Segment Start: PROVIDED ENTRIES

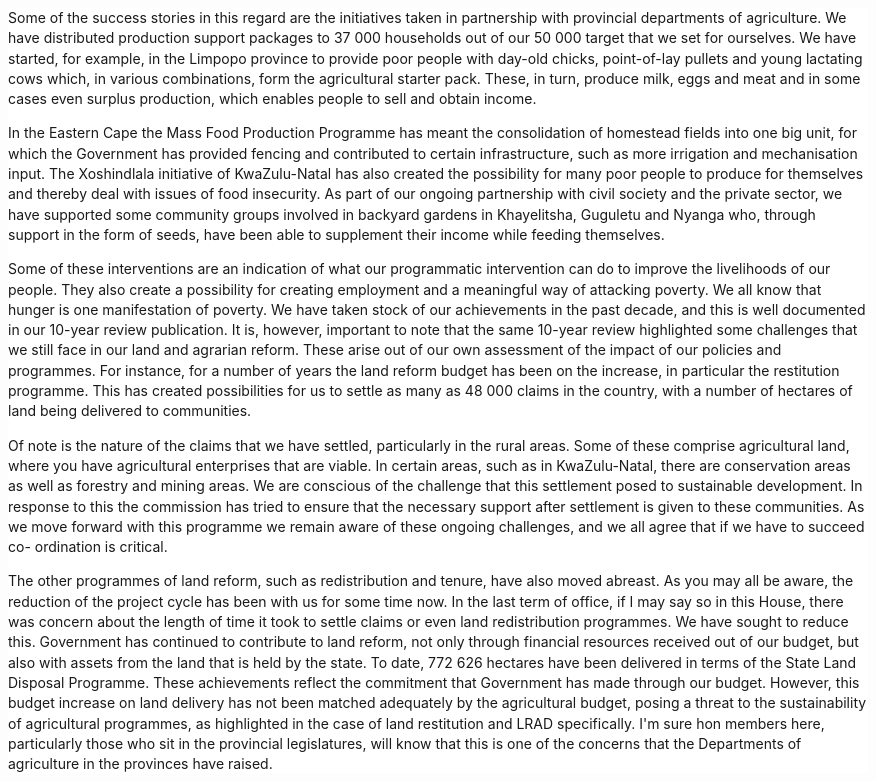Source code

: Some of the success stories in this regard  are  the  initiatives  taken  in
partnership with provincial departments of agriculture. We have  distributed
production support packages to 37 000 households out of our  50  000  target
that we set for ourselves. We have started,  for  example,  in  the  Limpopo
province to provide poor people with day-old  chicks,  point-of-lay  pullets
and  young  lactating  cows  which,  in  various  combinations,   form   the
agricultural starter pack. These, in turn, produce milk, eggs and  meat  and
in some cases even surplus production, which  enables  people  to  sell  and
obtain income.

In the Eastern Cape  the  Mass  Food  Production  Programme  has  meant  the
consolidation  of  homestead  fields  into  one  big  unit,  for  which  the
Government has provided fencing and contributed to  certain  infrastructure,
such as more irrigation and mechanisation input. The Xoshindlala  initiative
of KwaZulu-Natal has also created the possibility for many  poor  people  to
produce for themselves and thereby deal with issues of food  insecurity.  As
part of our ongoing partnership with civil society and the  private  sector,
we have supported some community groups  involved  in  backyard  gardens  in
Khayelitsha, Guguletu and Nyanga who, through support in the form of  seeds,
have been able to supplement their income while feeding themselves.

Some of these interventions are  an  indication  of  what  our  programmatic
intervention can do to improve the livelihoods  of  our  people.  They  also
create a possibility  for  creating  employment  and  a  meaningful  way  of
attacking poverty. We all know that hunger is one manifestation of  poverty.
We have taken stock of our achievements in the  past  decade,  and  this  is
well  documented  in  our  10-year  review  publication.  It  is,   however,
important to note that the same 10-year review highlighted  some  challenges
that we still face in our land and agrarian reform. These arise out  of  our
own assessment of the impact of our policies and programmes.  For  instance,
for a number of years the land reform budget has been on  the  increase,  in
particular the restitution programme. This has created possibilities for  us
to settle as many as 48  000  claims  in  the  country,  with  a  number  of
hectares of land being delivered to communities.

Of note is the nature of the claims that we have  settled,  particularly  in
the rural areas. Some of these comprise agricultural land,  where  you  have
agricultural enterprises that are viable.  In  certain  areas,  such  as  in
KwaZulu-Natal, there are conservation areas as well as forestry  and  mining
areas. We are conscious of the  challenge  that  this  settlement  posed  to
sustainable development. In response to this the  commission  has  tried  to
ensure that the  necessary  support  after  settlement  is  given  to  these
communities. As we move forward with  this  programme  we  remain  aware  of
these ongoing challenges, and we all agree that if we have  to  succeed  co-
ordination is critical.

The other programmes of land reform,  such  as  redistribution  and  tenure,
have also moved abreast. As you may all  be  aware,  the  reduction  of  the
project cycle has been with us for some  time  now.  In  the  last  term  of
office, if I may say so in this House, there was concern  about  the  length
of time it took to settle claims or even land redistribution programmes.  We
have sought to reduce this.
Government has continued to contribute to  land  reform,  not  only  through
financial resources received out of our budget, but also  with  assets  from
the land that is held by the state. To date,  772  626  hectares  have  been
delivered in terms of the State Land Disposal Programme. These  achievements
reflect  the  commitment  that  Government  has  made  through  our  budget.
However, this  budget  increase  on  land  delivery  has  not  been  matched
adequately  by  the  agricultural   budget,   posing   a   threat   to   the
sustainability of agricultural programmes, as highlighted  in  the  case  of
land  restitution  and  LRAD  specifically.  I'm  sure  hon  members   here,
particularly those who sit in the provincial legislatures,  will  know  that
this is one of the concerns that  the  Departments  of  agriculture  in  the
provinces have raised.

Segment End: PROVIDED ENTRIES
Segment Start: PROVIDED ENTRIES

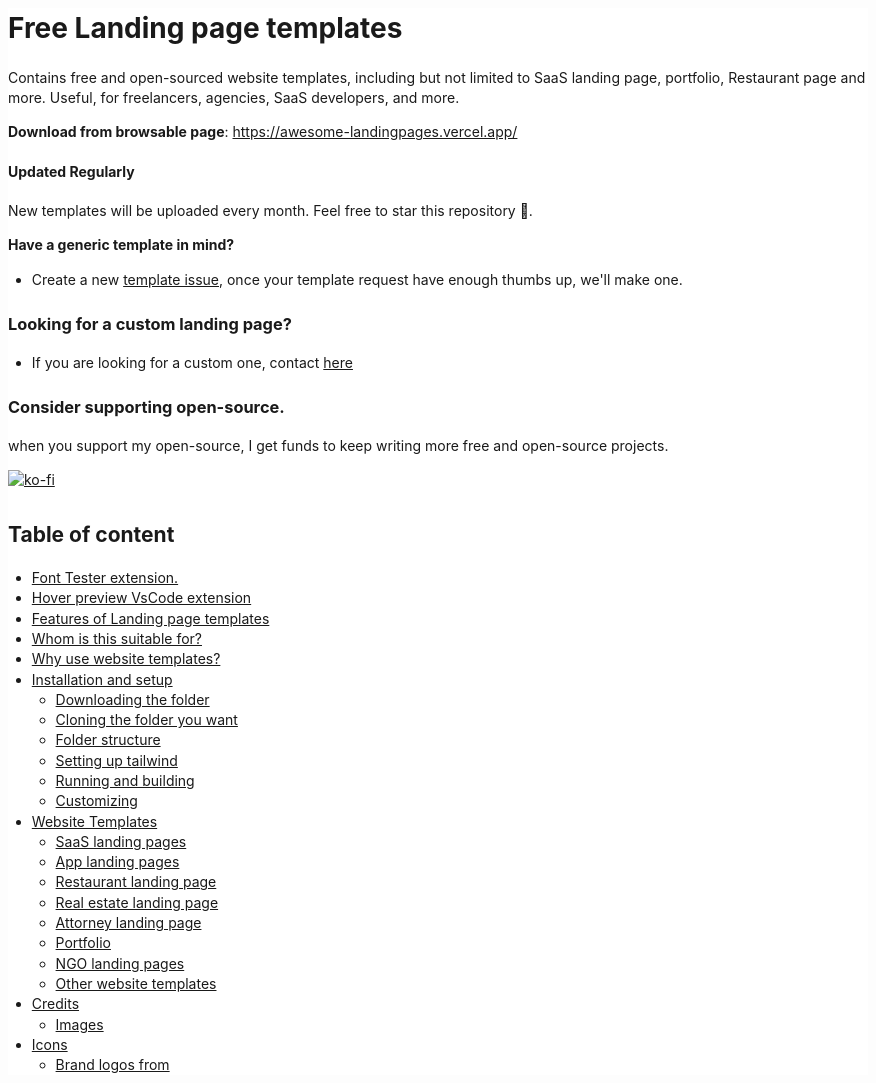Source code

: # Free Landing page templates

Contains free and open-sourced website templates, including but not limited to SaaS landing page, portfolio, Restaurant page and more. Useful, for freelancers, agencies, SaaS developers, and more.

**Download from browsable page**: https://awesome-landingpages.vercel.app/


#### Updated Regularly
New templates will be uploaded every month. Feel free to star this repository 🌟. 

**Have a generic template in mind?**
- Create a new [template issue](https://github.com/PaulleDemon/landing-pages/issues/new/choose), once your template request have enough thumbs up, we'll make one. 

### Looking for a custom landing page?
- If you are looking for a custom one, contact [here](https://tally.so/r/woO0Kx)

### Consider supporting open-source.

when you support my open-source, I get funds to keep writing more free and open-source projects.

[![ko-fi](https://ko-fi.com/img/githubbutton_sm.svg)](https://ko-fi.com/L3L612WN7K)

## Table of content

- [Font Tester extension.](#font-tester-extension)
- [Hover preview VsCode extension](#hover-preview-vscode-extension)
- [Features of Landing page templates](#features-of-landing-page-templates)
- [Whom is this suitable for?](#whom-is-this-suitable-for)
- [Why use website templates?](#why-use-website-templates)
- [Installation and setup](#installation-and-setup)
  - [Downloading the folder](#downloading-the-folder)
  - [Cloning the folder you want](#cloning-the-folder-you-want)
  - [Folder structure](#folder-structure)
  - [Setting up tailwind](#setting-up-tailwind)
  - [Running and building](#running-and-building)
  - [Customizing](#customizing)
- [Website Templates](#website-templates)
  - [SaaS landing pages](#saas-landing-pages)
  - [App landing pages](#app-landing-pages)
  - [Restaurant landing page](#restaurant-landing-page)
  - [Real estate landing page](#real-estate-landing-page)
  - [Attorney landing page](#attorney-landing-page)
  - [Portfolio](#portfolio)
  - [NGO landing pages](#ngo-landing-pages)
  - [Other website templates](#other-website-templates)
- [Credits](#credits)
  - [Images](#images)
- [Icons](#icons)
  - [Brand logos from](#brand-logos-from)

Segment End: PROVIDED ENTRIES
Segment Start: PROVIDED ENTRIES

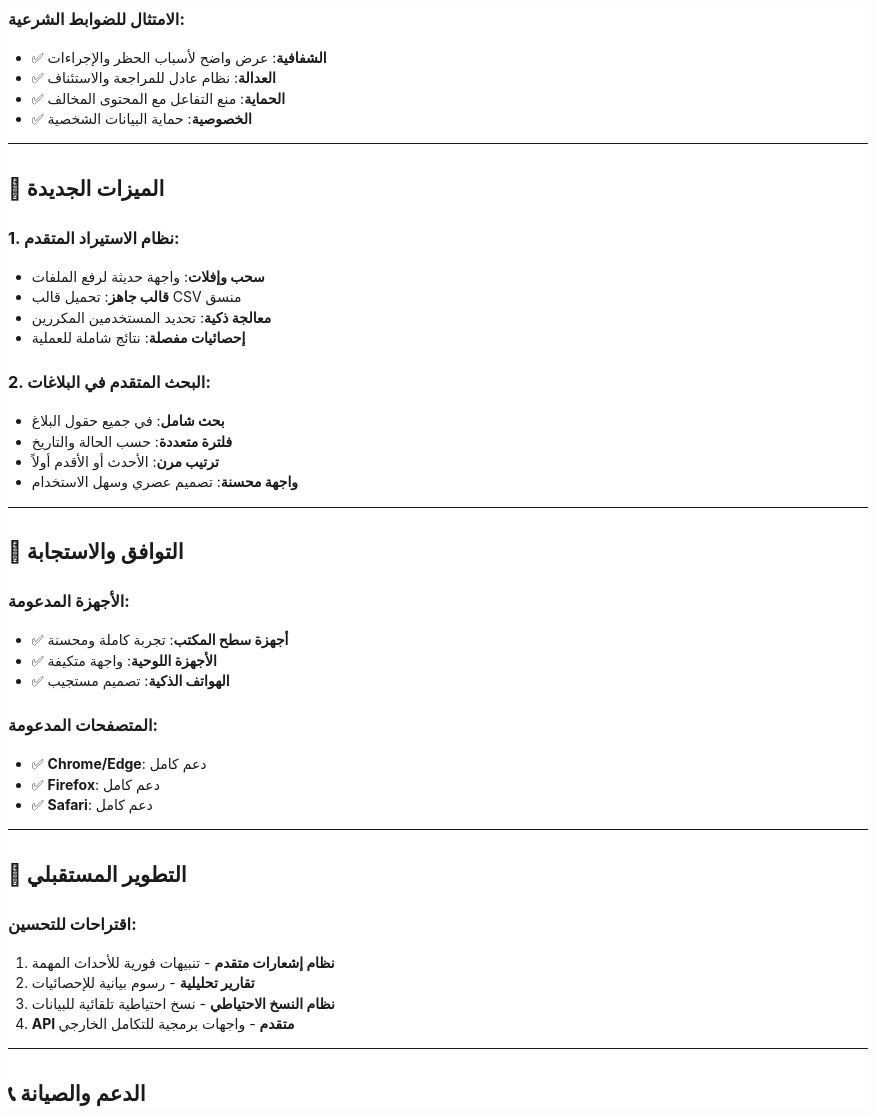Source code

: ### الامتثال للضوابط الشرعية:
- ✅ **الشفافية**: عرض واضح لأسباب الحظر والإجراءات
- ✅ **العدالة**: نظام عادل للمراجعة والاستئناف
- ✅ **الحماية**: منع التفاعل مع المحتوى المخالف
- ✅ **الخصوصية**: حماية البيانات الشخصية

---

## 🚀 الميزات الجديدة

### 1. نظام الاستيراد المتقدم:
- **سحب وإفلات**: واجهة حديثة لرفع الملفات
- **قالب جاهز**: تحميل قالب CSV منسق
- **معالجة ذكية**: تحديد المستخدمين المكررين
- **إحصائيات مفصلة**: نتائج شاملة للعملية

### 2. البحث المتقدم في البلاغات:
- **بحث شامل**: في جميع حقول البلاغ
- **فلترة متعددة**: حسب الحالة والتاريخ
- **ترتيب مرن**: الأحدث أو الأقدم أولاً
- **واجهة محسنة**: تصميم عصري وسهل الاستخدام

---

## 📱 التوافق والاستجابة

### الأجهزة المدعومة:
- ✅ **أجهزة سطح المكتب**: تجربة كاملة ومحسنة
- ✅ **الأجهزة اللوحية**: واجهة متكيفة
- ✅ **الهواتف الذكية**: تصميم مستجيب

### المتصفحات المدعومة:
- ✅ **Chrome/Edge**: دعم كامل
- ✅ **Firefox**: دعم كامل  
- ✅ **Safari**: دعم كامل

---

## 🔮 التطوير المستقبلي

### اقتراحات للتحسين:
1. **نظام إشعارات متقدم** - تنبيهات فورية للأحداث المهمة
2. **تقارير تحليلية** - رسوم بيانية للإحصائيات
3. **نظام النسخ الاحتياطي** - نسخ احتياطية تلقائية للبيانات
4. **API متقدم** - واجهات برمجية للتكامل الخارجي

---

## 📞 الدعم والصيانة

Segment End: PROVIDED ENTRIES

Please turn the lines of the rows running from the line containing "- [Font Tester" through the line containing "- [Brand logos from](#brand-logos-from)" into a JSON list of strings, one string per line, leaving out blank lines.

[
  "- [Font Tester extension.](#font-tester-extension)",
  "- [Hover preview VsCode extension](#hover-preview-vscode-extension)",
  "- [Features of Landing page templates](#features-of-landing-page-templates)",
  "- [Whom is this suitable for?](#whom-is-this-suitable-for)",
  "- [Why use website templates?](#why-use-website-templates)",
  "- [Installation and setup](#installation-and-setup)",
  "  - [Downloading the folder](#downloading-the-folder)",
  "  - [Cloning the folder you want](#cloning-the-folder-you-want)",
  "  - [Folder structure](#folder-structure)",
  "  - [Setting up tailwind](#setting-up-tailwind)",
  "  - [Running and building](#running-and-building)",
  "  - [Customizing](#customizing)",
  "- [Website Templates](#website-templates)",
  "  - [SaaS landing pages](#saas-landing-pages)",
  "  - [App landing pages](#app-landing-pages)",
  "  - [Restaurant landing page](#restaurant-landing-page)",
  "  - [Real estate landing page](#real-estate-landing-page)",
  "  - [Attorney landing page](#attorney-landing-page)",
  "  - [Portfolio](#portfolio)",
  "  - [NGO landing pages](#ngo-landing-pages)",
  "  - [Other website templates](#other-website-templates)",
  "- [Credits](#credits)",
  "  - [Images](#images)",
  "- [Icons](#icons)",
  "  - [Brand logos from](#brand-logos-from)"
]